Мой прекрасный и проклятый «Пятый параграф» - страница 11

Шрифт
Интервал


– Где тут комната Ростроповича? – спросил я у какой-то администраторши.

– Вас туда не пустят, – сказала она. – Но стойте здесь, он сейчас пойдет на сцену.

И действительно, буквально через минуту в глубине коридора возник Ростропович в обнимку со своей виолончелью. Он шел быстро, стремительно – навстречу аплодисментам, которые неслись через сцену из зала. А он, насупившись, смотрел не вперед и не себе под ноги, а куда-то в себя, внутрь. Словно уже был до макушки наполнен музыкой, которую нельзя расплескать. И свою огромную виолончель тоже нес не как тяжесть или груз, а с той нежной силой, с какой я ношу своего весьма увесистого сына.

Мне бы, конечно, не встревать поперек его пути в эту святую для него минуту! Но я встрял. Я шагнул к нему от стены и сказал:

– Мстислав Леопольдович, я…

Он пролетел мимо, даже не поведя зрачком в мою сторону!

Наверное, на моем лице отразилось такое унижение, что стоящая рядом со мной администраторша сказала:

– Не обижайтесь. Он вас просто не слышал. Вы приходите в антракте.

Я ушел вниз, в буфет, взял коньяк и, медленно цедя его, думал, не уйти ли мне отсюда к чертям собачьим? Зачем я пришел? Я не мальчишка, чтобы стоять у стены. Да, у Ростроповича была сентиментальная минута, когда он читал мое письмо олигархам. Да, как человек эмоциональный, он прослезился и даже написал мне несколько возвышенных строк. Но помнит ли он об этом? И на фиг я ему нужен? Что, собственно, мне нужно от него? А что, если он уже раскаивается в том, что писал мне? Что, если он будет со мной сух и вежлив – на бегу, мельком, ведь сегодня юбилей его друга – и какого друга! Так до меня ли ему? Ведь еще один его жест невнимания, равнодушия – и все, это перечеркнет его письмо! И с чем я тогда останусь? С эпитетами эмигрантской прессы?..

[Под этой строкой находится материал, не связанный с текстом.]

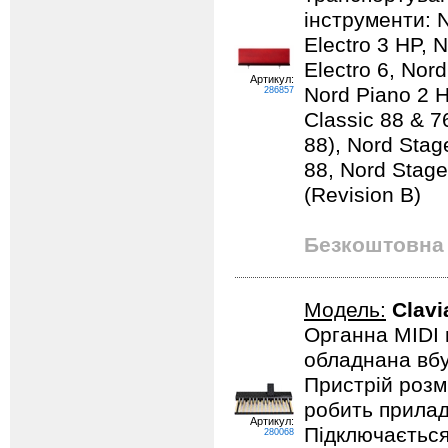
інструменти: 
Electro 3 HP, N
Electro 6, Nor
Артикул:
Nord Piano 2 H
286857
Classic 88 & 7
88), Nord Sta
88, Nord Stag
(Revision B)
Безкоштовна 
Модель:
Clavi
Органна MIDI к
обладнана вбу
Пристрій розм
робить прилад
Артикул:
Підключається
280068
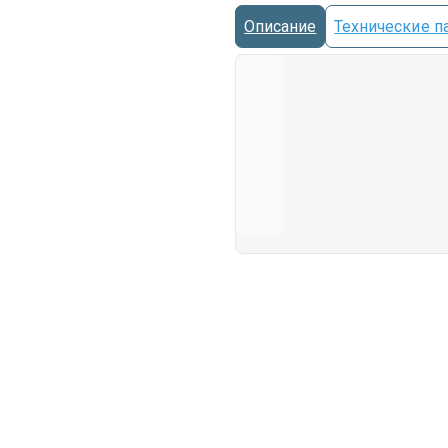
Описание
Технические п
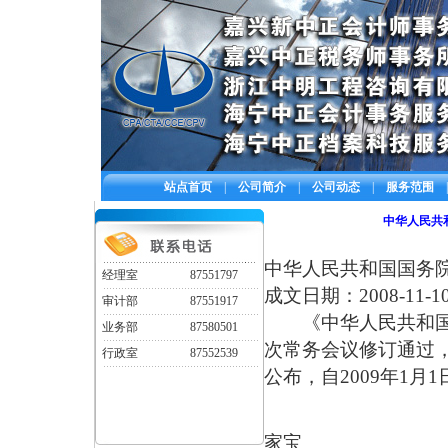
站点首页
|
公司简介
|
公司动态
|
服务范围
|
中华人民共
中华人民共和国国务院
经理室
87551797
成文日期：2008-11-1
审计部
87551917
《中华人民共和国增值
业务部
87580501
次常务会议修订通过
行政室
87552539
公布，自2009年1月
总
家宝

Но видимо, коньяк был твоими французами придуман не зря. При его поддержке я дождался антракта и снова поднялся за кулисы, к гримерным. Там была уже просто толпа! Журналисты, фотографы, музыканты, какие-то дамы с цветами, оркестранты во фраках – толчея ужасная! Но я протиснулся в глубину коридора, к комнате маэстро. Тут, однако, стоял заслон посерьезнее – гренадеры-телохранители.

– Мстислав Леопольдович меня приглашал…

– Даже не думайте! Только после концерта!